-- Source excerpt start --
Overview

NavTalk Real-time Digital Human API enables you to build interactive conversational experiences with digital avatars that respond in real-time through WebSocket connections. With sub-500ms latency and seamless interruption handling, create natural, human-like interactions that feel truly conversational.

Core Features

Ultra-Low Latency

Sub-500ms end-to-end response times for real-time conversations

Real-time Rendering

Frame-accurate lip sync and emotion-driven facial expressions

Natural Conversations

Human-like dialogue with emotional intelligence and empathetic responses

Multilingual Support

Over 50 languages with 95%+ recognition accuracy, seamless language switching

Context Management

Maintain conversation history and context across sessions

Preset Characters

Ready-to-use digital avatars for various use cases and industries

Custom Characters

Create and deploy your own custom digital character avatars

Knowledge Base Integration

Connect enterprise or personal knowledge bases for expert-level, context-aware responses

Function Calling

Integrate external APIs and execute custom functions during conversations

Unified WebSocket Architecture

NavTalk uses a single unified WebSocket connection that handles all real-time communication, including:

Real-time API communication - Audio input streaming and text/audio responses
WebRTC signaling - Video stream setup and ICE candidate exchange
Session management - Configuration and conversation history

This unified approach provides several key advantages:

Simplified Integration

Only one WebSocket connection to manage, reducing complexity and potential connection issues. No need to coordinate multiple connections or handle separate WebRTC signaling channels.
-- Source excerpt end --
**What is being asked**
According to the NavTalk overview, what kinds of real-time communication does the single unified WebSocket connection handle? List each one. The records come from a separate source, unrelated to the NavTalk overview.
-- Extracted entries start --
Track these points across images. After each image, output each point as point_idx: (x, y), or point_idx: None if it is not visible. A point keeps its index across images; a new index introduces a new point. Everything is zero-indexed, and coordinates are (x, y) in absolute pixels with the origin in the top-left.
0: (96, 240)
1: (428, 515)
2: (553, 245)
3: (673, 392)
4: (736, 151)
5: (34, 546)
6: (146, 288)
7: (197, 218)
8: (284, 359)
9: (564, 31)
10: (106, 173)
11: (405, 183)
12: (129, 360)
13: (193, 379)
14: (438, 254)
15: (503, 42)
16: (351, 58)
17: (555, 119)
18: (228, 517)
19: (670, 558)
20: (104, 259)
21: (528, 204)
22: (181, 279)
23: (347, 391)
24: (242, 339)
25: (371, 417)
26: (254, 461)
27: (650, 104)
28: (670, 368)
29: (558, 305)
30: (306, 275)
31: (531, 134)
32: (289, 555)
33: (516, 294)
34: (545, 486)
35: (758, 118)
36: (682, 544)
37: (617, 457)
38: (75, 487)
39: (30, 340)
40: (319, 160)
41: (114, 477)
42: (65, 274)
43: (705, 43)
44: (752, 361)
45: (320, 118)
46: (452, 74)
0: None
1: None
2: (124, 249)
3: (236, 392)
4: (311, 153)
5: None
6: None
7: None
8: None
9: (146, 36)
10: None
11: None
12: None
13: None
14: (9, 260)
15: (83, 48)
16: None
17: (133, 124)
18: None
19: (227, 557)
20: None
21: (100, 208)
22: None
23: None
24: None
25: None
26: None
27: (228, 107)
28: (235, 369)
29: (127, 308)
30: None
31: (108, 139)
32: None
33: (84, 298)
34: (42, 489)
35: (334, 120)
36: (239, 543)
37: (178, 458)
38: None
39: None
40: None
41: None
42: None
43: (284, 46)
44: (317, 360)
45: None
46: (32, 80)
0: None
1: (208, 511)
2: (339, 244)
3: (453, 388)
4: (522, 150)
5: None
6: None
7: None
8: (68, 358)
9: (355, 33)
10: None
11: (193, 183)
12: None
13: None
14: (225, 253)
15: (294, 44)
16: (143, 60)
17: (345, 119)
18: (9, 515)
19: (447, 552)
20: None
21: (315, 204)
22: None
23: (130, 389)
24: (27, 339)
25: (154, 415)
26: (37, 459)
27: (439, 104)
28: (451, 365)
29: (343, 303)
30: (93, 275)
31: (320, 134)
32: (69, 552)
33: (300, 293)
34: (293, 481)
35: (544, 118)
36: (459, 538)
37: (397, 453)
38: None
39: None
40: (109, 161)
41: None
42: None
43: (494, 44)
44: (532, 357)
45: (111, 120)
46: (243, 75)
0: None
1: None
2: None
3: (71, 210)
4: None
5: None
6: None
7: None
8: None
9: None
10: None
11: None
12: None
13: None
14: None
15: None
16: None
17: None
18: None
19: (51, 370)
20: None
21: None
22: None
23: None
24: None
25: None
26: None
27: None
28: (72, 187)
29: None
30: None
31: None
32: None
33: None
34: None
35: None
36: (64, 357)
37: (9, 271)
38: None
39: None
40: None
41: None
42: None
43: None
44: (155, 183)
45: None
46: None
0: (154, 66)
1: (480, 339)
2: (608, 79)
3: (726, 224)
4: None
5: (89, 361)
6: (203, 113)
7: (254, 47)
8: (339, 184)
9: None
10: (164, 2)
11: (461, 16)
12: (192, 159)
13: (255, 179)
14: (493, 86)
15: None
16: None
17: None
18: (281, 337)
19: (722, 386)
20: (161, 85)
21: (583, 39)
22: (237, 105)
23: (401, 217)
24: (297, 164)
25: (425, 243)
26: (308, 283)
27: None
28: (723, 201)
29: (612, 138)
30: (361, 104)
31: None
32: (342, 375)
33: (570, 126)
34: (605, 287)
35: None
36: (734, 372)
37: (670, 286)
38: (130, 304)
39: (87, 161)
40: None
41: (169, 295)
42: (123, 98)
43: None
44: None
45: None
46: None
-- Extracted entries end --
**Written solution**
- Real-time API communication
- WebRTC signaling
- Session management